Metaphors and Mysteries
In the first chapter of Joseph Campbell's Thou Art That, "Metaphor and Religious Mystery," the late mythology scholar asserts that metaphoric symbols convey not just some idea of the infinite "but a realization of the infinite." Since the symbols can mean different things to various cultures and to those living in different eras, Campbell says it often is the job of the artist to "cast the new images of mythology." I think this resonates with the truth that many people experience a sense of euphoric rapture and epiphany more powerfully through going to a play, a concert, an opera, a film, reading a great book, etc., as compared with sitting in the pews.
Furthermore, as the metaphors become misread and made too historical or specific, an "ethnic" inflection of the symbols dilutes their "living spiritual core." Western Christianity is so guilty of this. Campbell writes, "Invevitably, therefore, the popular understanding is focused on the rituals and legends of the local system, and the sense of the symbols is reduced to the concrete goals of a particular political concrete system of socialization."
This continuing confusion about the function and nature of metaphor, Campbell continues, "is one of the major obstacles--often placed in our path by organized religions that focus shortsightedly on concrete times and places--to our capacity to experience mystery." He concludes the chapter with the riveting statement, "Here we sense the function of metaphor that allows us to make a journey we could otherwise make, past all categories of definition."

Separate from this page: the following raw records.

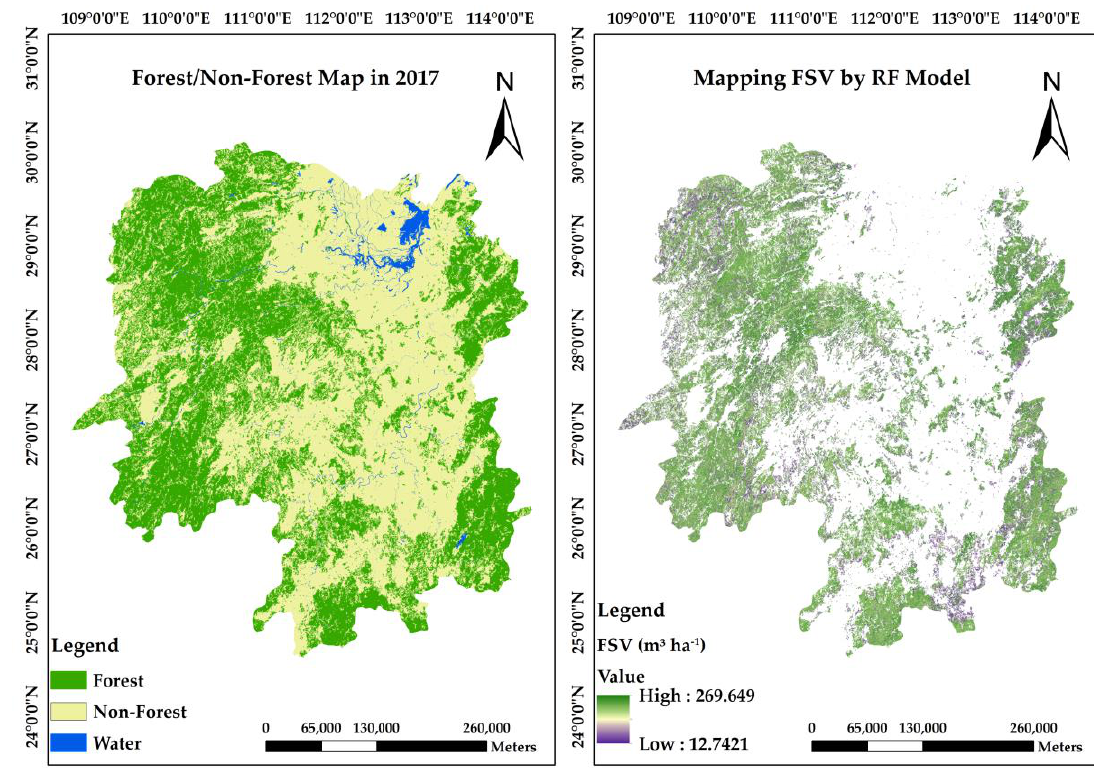
Figure 9. The PALSAR-2/PALSAR Forest/Non-Forest Map in 2017 (left), and the predicted FSV map in 2017 in Hunan Province (right).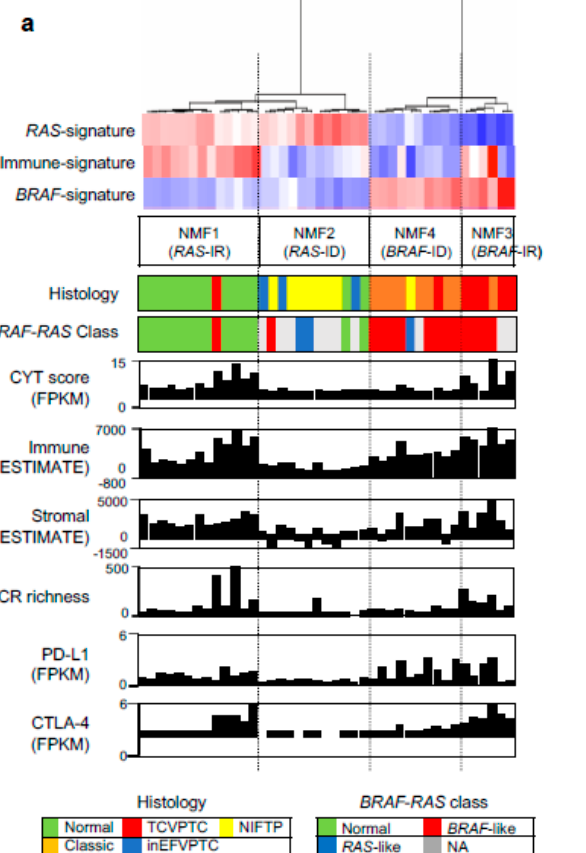
Figure 5. NMF clusters and immune features of CMC cohort. ( a ) Four NMF clusters determined by metagene projection of three metagene signatures for 41 thyroid profiles of CMC cohort. Five histological types and mutation-based BRAF -/ RAS -like classes are shown with corresponding legends below. Six immune-related features are shown, including CYT score, immune/stromal ESTIMATE scores, TCR richness, and expression levels of PD-L1 and CTLA-4; ( b ) A heatmap showing correlation levels between three metagene signatures and six immune features; ( c ) Abundance of 10 immune cell subsets ( p < 0.05; ANOVA test) with respect to four NMF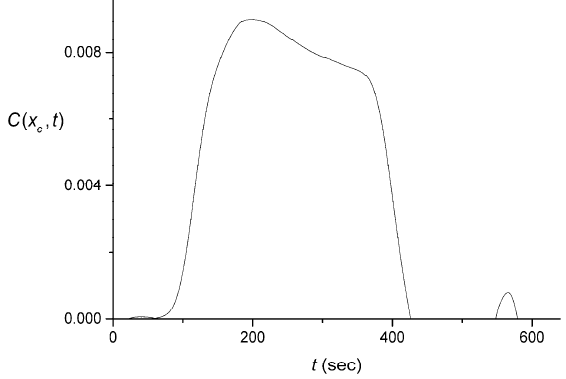
Figure 7. Example of a rectangular input pulse C p x c , t q generated from the averaged output S p t q , which was in turn obtained for one of the signals presented in Figure 1A, the same one that was used for Figure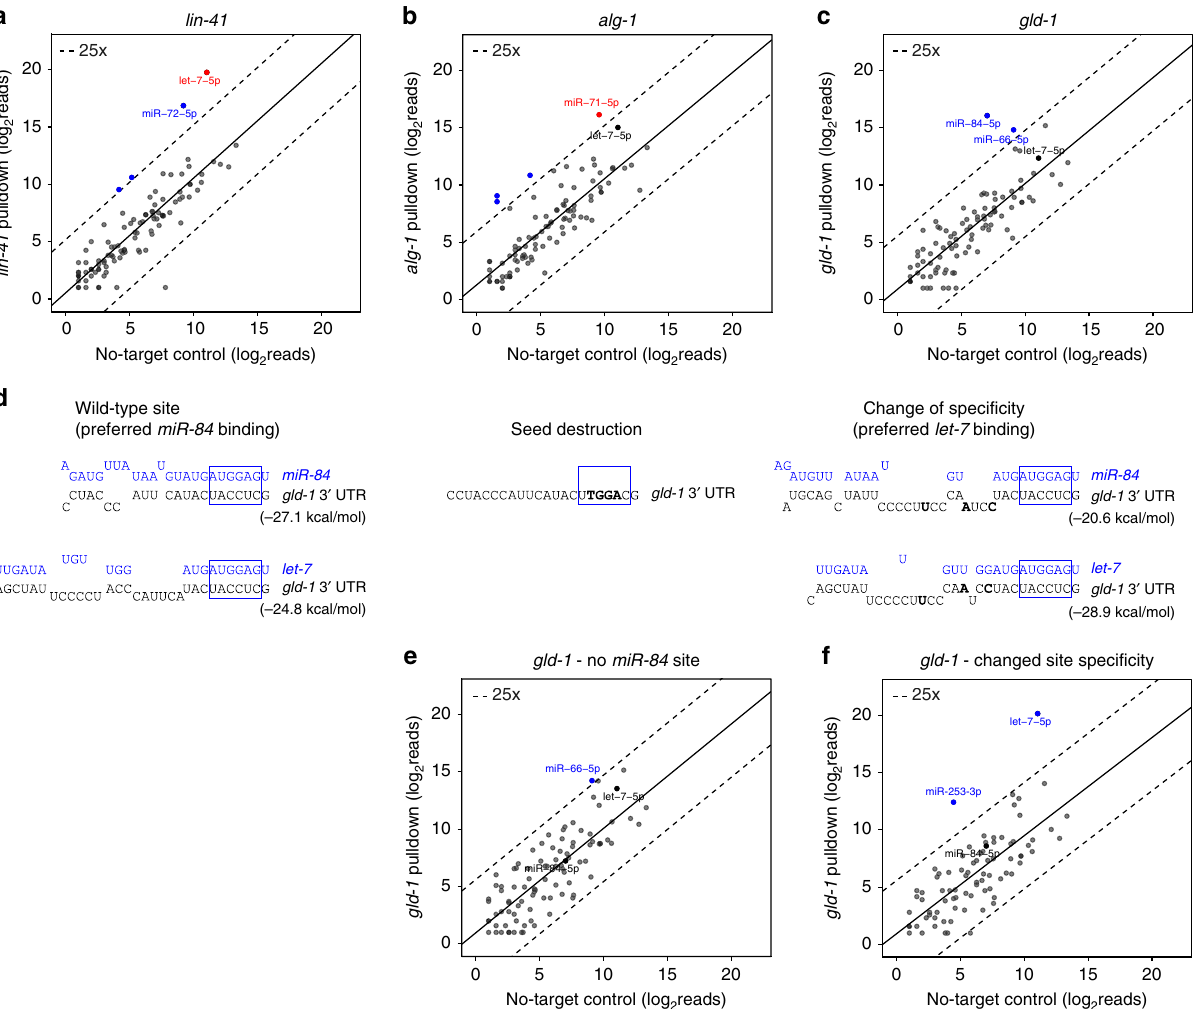
Fig. 5 vIPR allows identi fi cation of transcript-speci fi c miRNAs. a – c vIPR identi fi es miRNAs that speci fi cally enrich versus no-target control (blue dots) for endogenous lin-41 ( a ), alg-1 ( b ), and gld-1 ( c ) transcripts. Known interactions are colored in red. Plotted are miRNAs found in both target and no-target pulldown. Solid line: linear regression of log 2 -transformed reads. d Base-pairing predictions (RNAhybrid 45 ; version 2.2) for the miR-84 and let-7 miRNAs with the gld-1 3 ′ UTR. Edits introduced by CRISPR to either abrogate miR-84 binding (seed destruction) or to convert the miR-84 site into a let-7 binding site (change of speci fi city) are shown as bold nucleotides. The blue boxes highlight the miRNA seed. e Editing of the let-7 family seed complement leads to abrogation of miR-84 binding. f Editing of seed-distal bases results in abrogation of miR-84 binding and enrichment of the let-7 miRNA upon gld-1 pulldown. For each target, one replicate of two independent pulldown experiments is shown. See also Supplementary Data 6 for miRNA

I'm excited about the prospect of reading the Bible afresh with enhanced metaphorical eyesight, once I've more fully absorbed what Campbell is trying to say in his book. I've been inundanted so long with systematic theology and well-intended efforts to break down the scriptures into rational, bite-sized nourishments of "this is how it is, period," that reading them had grown stale. Been there, done that. Take the mystery and awe and wonder out of our spirituality, and we can grow stale as well.
This past Sunday we visited a new church (since we are new to the Nashville area, all the churches are new to us!), and had a great experience. Wonderful hospitality, quality music, great children's resources. We'll be going back. But I found myself exegeting the sermon and the relevant scriptures in a new way, engaging it through that amplified metaphorical filter. I listened to the preacher, caught in the role I have occupied on numerous occasions myself, and wondered what he would say if I shared Thou Art That with him.
Who knows, before it is all over I probably will. When I get fresh insights toward something as significant as spirituality, I tend to share them!